In fact, most mua making and selling shops today are around a temple – and that isn't just in the case of Odisha but across India where this crunchy treat travelled to.
A Designed History
A simple explanation for this is the temple builders, who through ancient and medieval history enjoyed a vigorous patronship as cooks did, or sometimes more. Temples through history were not just built as an institution that promoted a thought process and the art of living, but were platforms that united a kingdom. They were open tomes on philosophy and culture and often set the tone of the path a king wanted to follow.
One of the reasons is that in East, North East and Southern Odisha one finds more temples which were platforms of influence than palaces and forts.
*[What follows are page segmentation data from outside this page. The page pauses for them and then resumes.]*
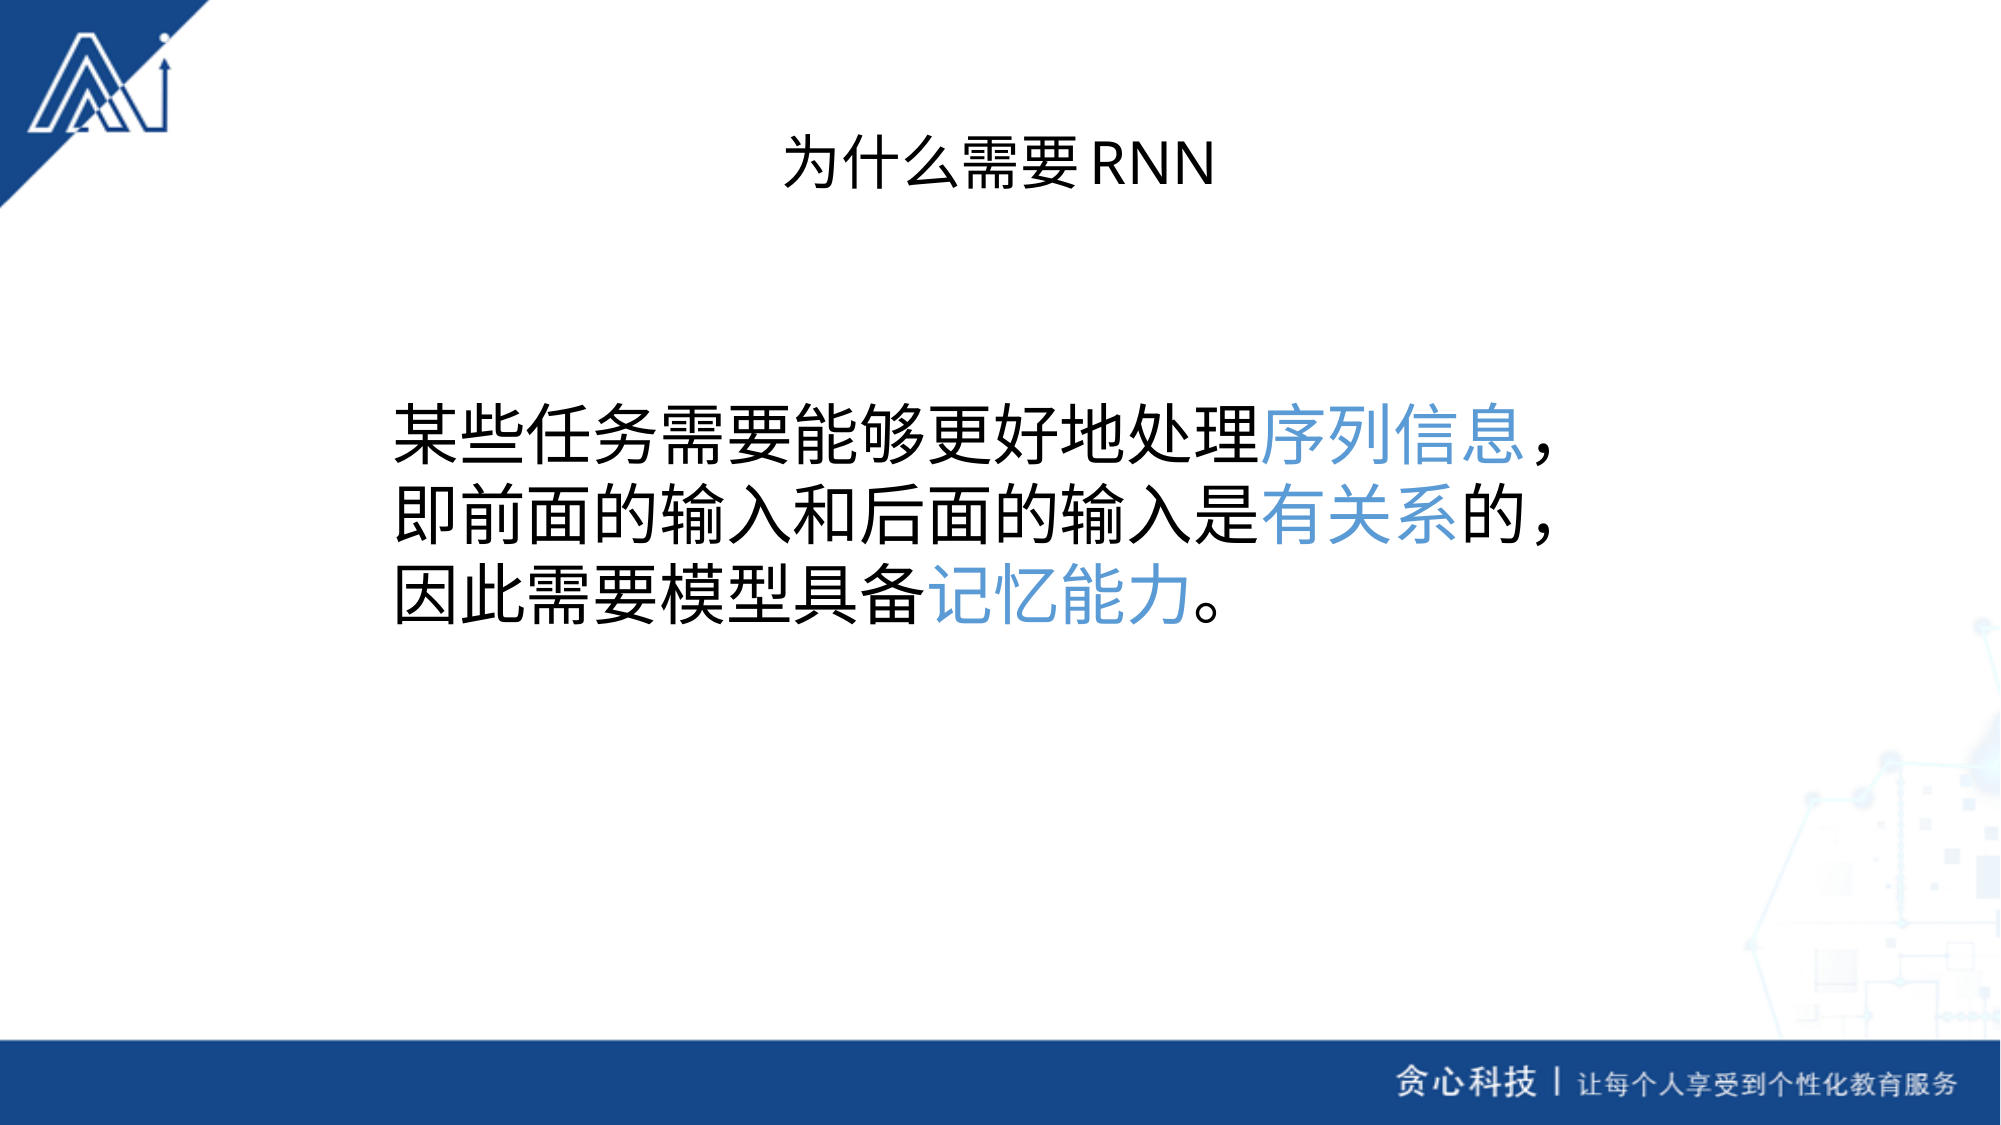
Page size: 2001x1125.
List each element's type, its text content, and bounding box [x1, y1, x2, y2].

text_box 某些任务需要能够更好地处理序列信息，即前面的输入和后面的输入是有关系的，因此需要模型具备记忆能力。 [377, 385, 1623, 640]
picture [0, 0, 2001, 1125]
title 为什么需要RNN [137, 59, 1863, 278]
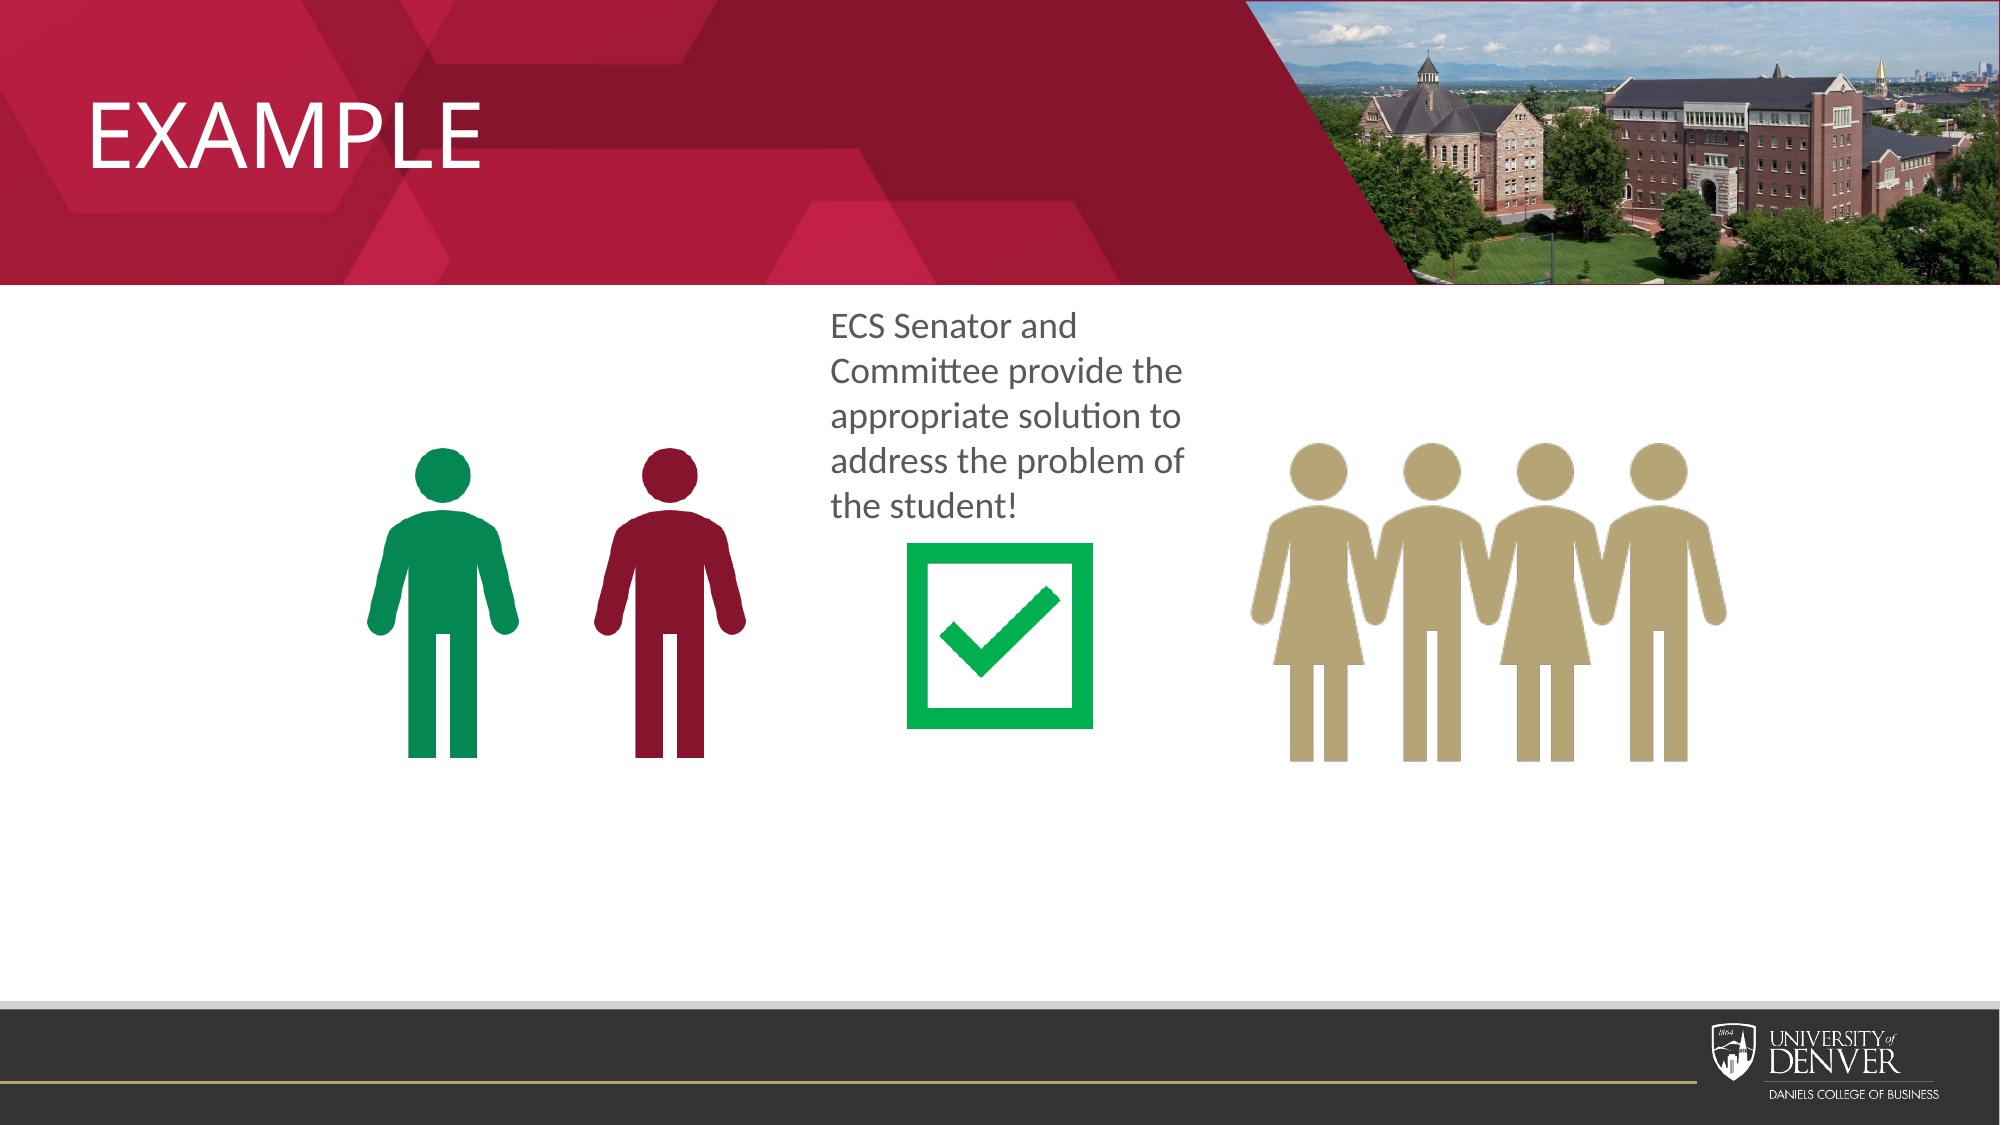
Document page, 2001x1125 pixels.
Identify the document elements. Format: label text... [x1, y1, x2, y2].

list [277, 437, 504, 768]
picture [504, 437, 1165, 801]
text_box ECS Senator and Committee provide the appropriate solution to address the problem of the student! [815, 294, 1221, 534]
picture [1697, 1018, 1953, 1104]
title EXAMPLE [69, 1, 1350, 278]
picture [1217, 330, 1761, 875]
picture [0, 0, 2000, 285]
But building one that could be the epitome of the magnificence of a certain period of dynasty took time. Each temple that today defines an era and a style of architecture took a long process of coming about – during which time both the temple architect and the builders worked round the clock getting the tone right.
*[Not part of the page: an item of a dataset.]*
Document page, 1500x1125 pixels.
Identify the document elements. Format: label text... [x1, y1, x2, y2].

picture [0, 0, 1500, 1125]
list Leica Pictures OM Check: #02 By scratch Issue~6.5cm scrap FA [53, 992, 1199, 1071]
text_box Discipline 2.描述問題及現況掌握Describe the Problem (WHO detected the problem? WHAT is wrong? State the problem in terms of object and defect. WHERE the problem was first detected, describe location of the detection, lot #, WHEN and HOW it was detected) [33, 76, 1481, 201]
Since most of the early experimentation happened on ground - the reasons why Bhubaneswar, once Kharavela dynasty's epicenter for temple building, has close to a thousand (and still unearthing) odd temples – the working hours were back breakingly long with not much time to spare. It was here that mua, which by virtue of being food for wellness made of local produce had become part of the culinary lexicon, came as a rescue.
The Perfect Work Food
Portioned well with the right kind of nutritive composition, Mua became the perfect definition of work food – something that could be had with ease and kept one satiated so as to not lose day time. But mua did more than just sustain these workers to work long hours, it also helped them maintain a cheerful focus and disposition.
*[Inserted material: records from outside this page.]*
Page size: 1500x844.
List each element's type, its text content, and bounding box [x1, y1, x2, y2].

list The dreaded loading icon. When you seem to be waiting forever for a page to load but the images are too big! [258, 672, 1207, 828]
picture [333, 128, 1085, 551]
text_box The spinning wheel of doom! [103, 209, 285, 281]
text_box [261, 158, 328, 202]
Of course, the fact that it needed no add-ons and yet could be tweaked to a place or seasonal local flavours made it a popular snack for these workers who by the rise of Chola empire had become a much-in-demand work force and would travel far and wide. And with them travelled the farmer's treat called Mua, which by then played the role of an equaliser and was enjoyed by both commoners and royalty.
In fact, mua's balmy nature during winters and its association to seasonal harvest festival made it an integral part of many food cultures, including Odisha, where the treat is enjoyed more during the change of the season. In fact, the composition of Mua helps maintain the mind-stomach balance around the Sankranti time when days become longer. This is usually a phase where the body is thrown into confusion and is in need of a quick burst of energy that can keep the mind calm and is easy on the digestive system.
Mua, a reformatted paddy, along with jaggery, spices and coconut slivers for fat works this equation like a well-managed orchestra of taste and texture where each ingredient plays a specific role to keep us happy and calm.
The Right Kind Matters
To do this effectively, care is taken to use the right kind of khai and jaggery in making the treat. In Odisha, mostly paddy varieties like basa, masuri, rangasiuli and pradhan are used for this purpose because of their inherent sweetness and the ability to withstand hot jaggery without getting soggy. This ensures that Mua ladoos once cold would get the trademark crunchiness that they are known for.
Likewise for jaggery, which is seasonal first flush, has a bitter aftertaste. This ensures the contrast in taste will build well. Also, the right kind of jaggery melts better, giving a thin layer of glue to the khai instead of chunks, thus creating a better bite too. However, the thin line that separates mua that would work to a pile of gobbledygook is the timing of adding the spices and the technique of blending and creating ladoos while the mixture is still warm.
Done right, it creates the perfect energy bar that has just enough of everything to do a world of balmy goodness to you.